The beginning of the year 1999 was marked by the retirement of Mick Timlin as Provincial Bursar and the first six months of the year were marked by his illness. He really hadn’t been well for the past couple of years but his doctor didn’t make much of it. There was trouble with the prostate and he was on medication. We weren’t satisfied but Mick didn’t want to put pressure on his doctor who, it transpired later, had cancer of which he died.
Mick became very jaundiced in February and it was decided that something had to be done and he was admitted to St. Vincent’s. His departure from here to the hospital had all the atmosphere of a final farewell and he never really returned except for a short spell. Going down the steps of the Provincial House, looking very frail, he said “I should have done something about this a long time ago.” His racing green coloured Mazda 323 was parked outside. He never got to drive it again.
As John Fitzpatrick was away I had the responsibility of dealing with the doctor in the hospital who told me straight that Mick had cancer of the pancreas and he would last about six months. Mick said he wanted to be told the truth about his illness and when I said this to the doctor he said he would answer Mick’s questions honestly. It took Mick quite some time to ask the straight question. However much we might want to know the truth, however much we accept the prospect of death, there is a moment of grace when the question can be asked and the truth told.
On March 17 Mick finally asked the doctor the straight question and was told the truth. I asked him how he felt now that he knew and he said “I feel indifferent.” He gave the same answer on other occasions. His main concern was how it would affect his brother Bernard.
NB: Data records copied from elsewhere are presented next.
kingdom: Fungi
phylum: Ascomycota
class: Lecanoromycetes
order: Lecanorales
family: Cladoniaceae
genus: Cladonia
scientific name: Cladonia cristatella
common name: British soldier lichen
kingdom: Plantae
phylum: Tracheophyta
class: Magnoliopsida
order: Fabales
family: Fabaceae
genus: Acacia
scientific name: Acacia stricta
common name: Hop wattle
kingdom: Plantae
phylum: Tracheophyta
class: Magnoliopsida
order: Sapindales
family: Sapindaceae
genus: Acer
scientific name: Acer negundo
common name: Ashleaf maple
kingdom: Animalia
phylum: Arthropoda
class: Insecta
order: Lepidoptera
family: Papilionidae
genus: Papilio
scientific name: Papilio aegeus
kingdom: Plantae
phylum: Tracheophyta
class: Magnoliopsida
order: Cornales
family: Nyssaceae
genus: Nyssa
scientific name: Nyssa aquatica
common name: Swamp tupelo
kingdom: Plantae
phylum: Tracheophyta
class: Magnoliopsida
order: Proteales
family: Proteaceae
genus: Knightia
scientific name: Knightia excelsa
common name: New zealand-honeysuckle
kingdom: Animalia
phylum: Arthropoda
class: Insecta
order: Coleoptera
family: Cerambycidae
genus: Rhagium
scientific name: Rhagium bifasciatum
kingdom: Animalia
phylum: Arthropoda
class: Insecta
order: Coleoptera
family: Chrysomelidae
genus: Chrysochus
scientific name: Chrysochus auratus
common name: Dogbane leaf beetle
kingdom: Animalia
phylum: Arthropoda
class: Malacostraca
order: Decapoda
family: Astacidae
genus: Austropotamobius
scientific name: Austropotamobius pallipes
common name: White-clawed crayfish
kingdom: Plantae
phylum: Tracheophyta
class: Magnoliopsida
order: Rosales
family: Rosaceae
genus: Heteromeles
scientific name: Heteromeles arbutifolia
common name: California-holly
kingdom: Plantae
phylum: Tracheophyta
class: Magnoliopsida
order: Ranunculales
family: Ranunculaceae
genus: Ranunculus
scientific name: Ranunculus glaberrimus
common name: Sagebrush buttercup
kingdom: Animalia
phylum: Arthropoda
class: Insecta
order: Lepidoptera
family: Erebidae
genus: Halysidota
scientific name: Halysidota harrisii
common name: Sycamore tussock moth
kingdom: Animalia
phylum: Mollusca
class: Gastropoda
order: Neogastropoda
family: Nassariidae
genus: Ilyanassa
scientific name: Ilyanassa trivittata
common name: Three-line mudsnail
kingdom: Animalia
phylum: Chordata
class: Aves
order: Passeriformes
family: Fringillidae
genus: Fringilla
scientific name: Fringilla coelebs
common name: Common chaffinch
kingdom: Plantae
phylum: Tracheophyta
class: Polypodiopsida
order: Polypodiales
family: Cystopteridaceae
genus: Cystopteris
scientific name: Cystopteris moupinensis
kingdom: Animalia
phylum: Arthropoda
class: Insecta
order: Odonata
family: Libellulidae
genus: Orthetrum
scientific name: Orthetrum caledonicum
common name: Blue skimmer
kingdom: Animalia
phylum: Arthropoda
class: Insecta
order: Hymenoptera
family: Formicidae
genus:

Pat Dwyer and Tom Hynes were there that day and Tom was left speechless by what he had heard. The speechlessness of the brotherly love that exists in our community.
Mick seemed to resign himself in a positive way and spent his time getting ready to go. He was never one to make a show of his prayer – he did his best to hide it – but going in to visit him you would often find him with his rosary. There was a picture of Our Lady of the Grapes and the child Jesus on the wall of his hospital room and one day when John Kelly and I came in he was gazing in childlike wonder at it. He said “take a good look at that child. Did you ever see anything as beautiful as that face?” And after a silence and still gazing he simply said “sweet Jesus”. It was a rare glimpse of the inner reality of his love and devotion. It had to be there because he was so faithful all his life. He was also very real and human. Mick was a wonderful patient and drew the best out of everyone who came in contact with him. For a man who was so private he dealt extremely well with the physical embarrassment of sickness. His gratitude for anything we did for him was boundless as if it was a surprise or that he didn’t deserve it.
I first met Mick in late December 1972 when he was Rector at St. Petroc’s in Stillorgan. It was my first year in the Pallottines and I was repeating two subjects in the Leaving Cert. I went to Dublin to do a crash course in Leeson Street and arrived unexpected on a dark December night at the door of a dark and empty St. Petroc’s. When I failed to get an answer I went across the road to the Oblates who brought me in and kept phoning Petroc’s till they got an answer. I remember sitting happily among the Oblate students chatting and being the centre of their attention for a couple of hours. There was something very innocent and free about that night. Eventually John O’Connor came to get me. I must have been there a couple of weeks alone with Mick. He was kind and fatherly and very tolerant as I watched David Bowie singing “Star man” on the end-of-year Top of the Pops.
Kind and fatherly are words that describe Mick when he became our Rector in Thurles from 1975-1978. I always felt safe in his presence even when he had to tell me hard truths about myself. At 4.00 p.m. in the afternoons when we returned from class in St. Pats he would be sitting in the dining room with his coat thrown over his shoulders, waiting for us to come and have tea and talk to him about the day. At times he threw caution to the wind and brought us in to his room for a game of burn.
I was a troubled and troublesome student in those days and left in 1976 to taste a bit of life in the world. I had an absolute ball most of the time. My work was in a residential home and during my interview for the job director asked “do you think you’ll go back to the seminary?” “No” I answered truthfully because I had no intention of going back. I saw myself as being unfit for the priesthood. When I was leaving the job in 1977 she told me about the reference Mick wrote for me the previous year, which he ended by saying “we expect him to return.” Which I did, of course!
We spent a few years together on the Provincial Council and when I came to live in Dundrum he was the anchor of every evening. Always there. Always looking out for me. When I needed to get away I usually asked him if he’d mind looking after the students he would say “I’d do anything to see you getting a few days off.” His very presence had an amazing effect on the students and vice versa. He came alive with them and got such pleasure out of talking them.
On our way down to Cork on June 11th the students and I called to see Mick in the Ardeen nursing home, Thurles. He had moved there by his own choice, so that he would not be a burden when he died and we wouldn’t have far to bring him to the grave in Cabra. He was so pleased to see the lads and his eyes rested on each of them with such a great love. There was a radiance about him that day, such peace in the room and we each had the feeling that we would not see him again. He died two days later, aged 72, at 12.30 p.m. on June 13th. It was the passing of a most kind Father whose impact on our lives runs very deep.